(Text-based design files)
┄┄┄┄┄┄┄┄┄┄┄┄┄┄┄┄┄┄┄┄

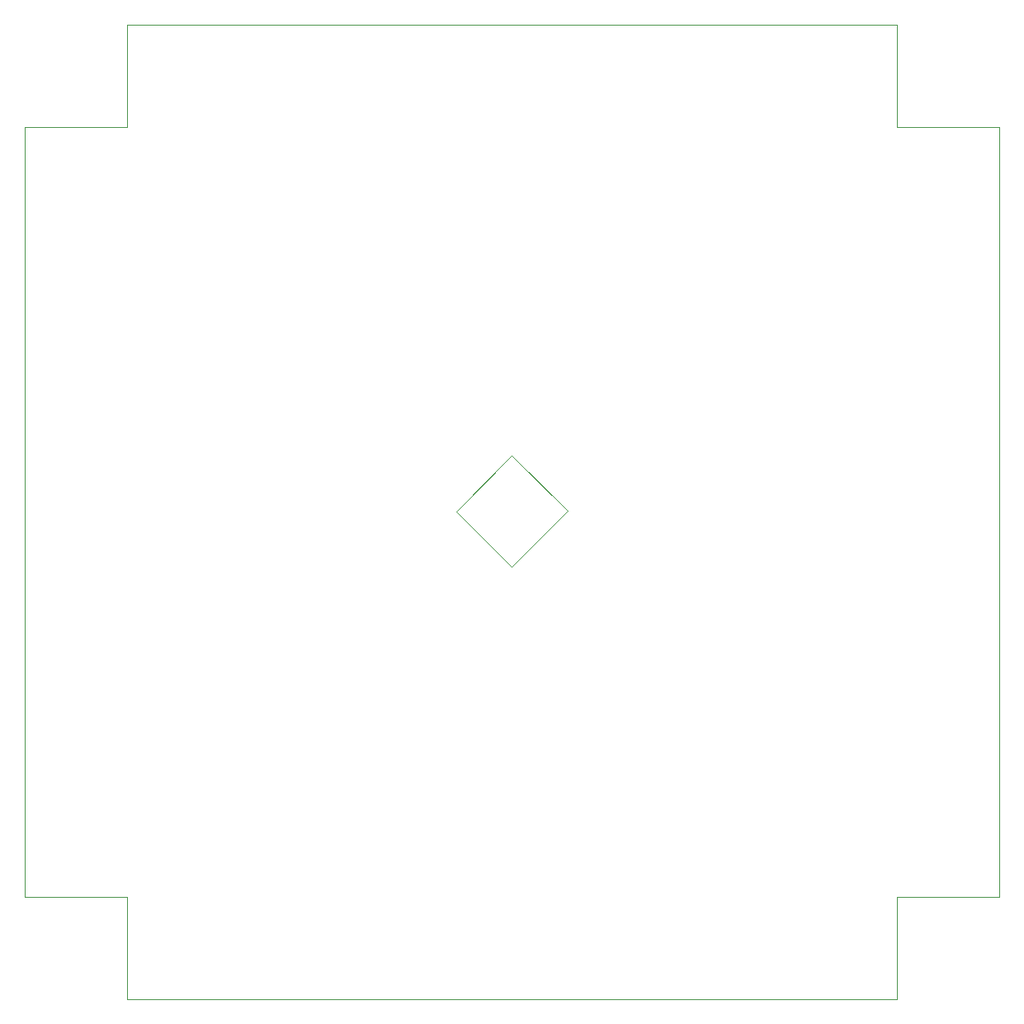
<source format=gbr>
%TF.GenerationSoftware,KiCad,Pcbnew,9.0.0*%
%TF.CreationDate,2025-09-25T18:34:07-07:00*%
%TF.ProjectId,Z_Face_V3,5a5f4661-6365-45f5-9633-2e6b69636164,3.1*%
%TF.SameCoordinates,Original*%
%TF.FileFunction,Profile,NP*%
%FSLAX46Y46*%
G04 Gerber Fmt 4.6, Leading zero omitted, Abs format (unit mm)*
G04 Created by KiCad (PCBNEW 9.0.0) date 2025-09-25 18:34:07*
%MOMM*%
%LPD*%
G01*
G04 APERTURE LIST*
%TA.AperFunction,Profile*%
%ADD10C,0.050000*%
%TD*%
G04 APERTURE END LIST*
D10*
X189000000Y-135000000D02*
X110000000Y-135000000D01*
X110000000Y-124500000D02*
X99500000Y-124500000D01*
X143775000Y-84925000D02*
X149475000Y-79225000D01*
X110000000Y-45500000D02*
X110000000Y-35000000D01*
X189000000Y-45500000D02*
X199500000Y-45500000D01*
X99500000Y-124500000D02*
X99500000Y-45500000D01*
X143775000Y-84925000D02*
X149500000Y-90650000D01*
X199500000Y-124500000D02*
X189000000Y-124500000D01*
X110000000Y-35000000D02*
X189000000Y-35000000D01*
X149500000Y-90650000D02*
X155250000Y-84900000D01*
X199500000Y-45500000D02*
X199500000Y-124500000D01*
X189000000Y-124500000D02*
X189000000Y-135000000D01*
X99500000Y-45500000D02*
X110000000Y-45500000D01*
X189000000Y-35000000D02*
X189000000Y-45500000D01*
X149475000Y-79225000D02*
X155252178Y-84897822D01*
X110000000Y-135000000D02*
X110000000Y-124500000D01*
M02*

</source>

┄┄┄┄┄┄┄┄┄┄┄┄┄┄┄┄┄┄┄┄

▸ **ASSIGNMENT**
Return exactly the line that contains "X199500000Y-124500000D01*" and every line after it, through the last line of the records.

▸ **RESPONSE AREA**
X199500000Y-124500000D01*
X189000000Y-124500000D02*
X189000000Y-135000000D01*
X99500000Y-45500000D02*
X110000000Y-45500000D01*
X189000000Y-35000000D02*
X189000000Y-45500000D01*
X149475000Y-79225000D02*
X155252178Y-84897822D01*
X110000000Y-135000000D02*
X110000000Y-124500000D01*
M02*

</source>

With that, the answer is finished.